──────── INPUT MATERIAL ────────

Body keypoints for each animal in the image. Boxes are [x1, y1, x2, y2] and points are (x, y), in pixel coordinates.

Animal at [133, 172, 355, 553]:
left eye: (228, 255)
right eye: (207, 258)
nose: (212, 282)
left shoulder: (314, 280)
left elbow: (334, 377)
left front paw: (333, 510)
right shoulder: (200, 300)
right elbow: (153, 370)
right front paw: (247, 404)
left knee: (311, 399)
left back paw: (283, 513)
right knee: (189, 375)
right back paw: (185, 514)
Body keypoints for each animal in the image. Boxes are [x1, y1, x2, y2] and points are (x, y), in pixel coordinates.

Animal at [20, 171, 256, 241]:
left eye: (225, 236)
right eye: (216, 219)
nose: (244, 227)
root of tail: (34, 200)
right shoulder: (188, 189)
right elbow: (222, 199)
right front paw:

────────

WHAT YOU SHOULD DO: There is one span to return: the line holding "nose: (244, 227)" and every line after it through the end of the listing above; please give it exactly and add nothing.

WORKED SOLUTION:
nose: (244, 227)
root of tail: (34, 200)
right shoulder: (188, 189)
right elbow: (222, 199)
right front paw:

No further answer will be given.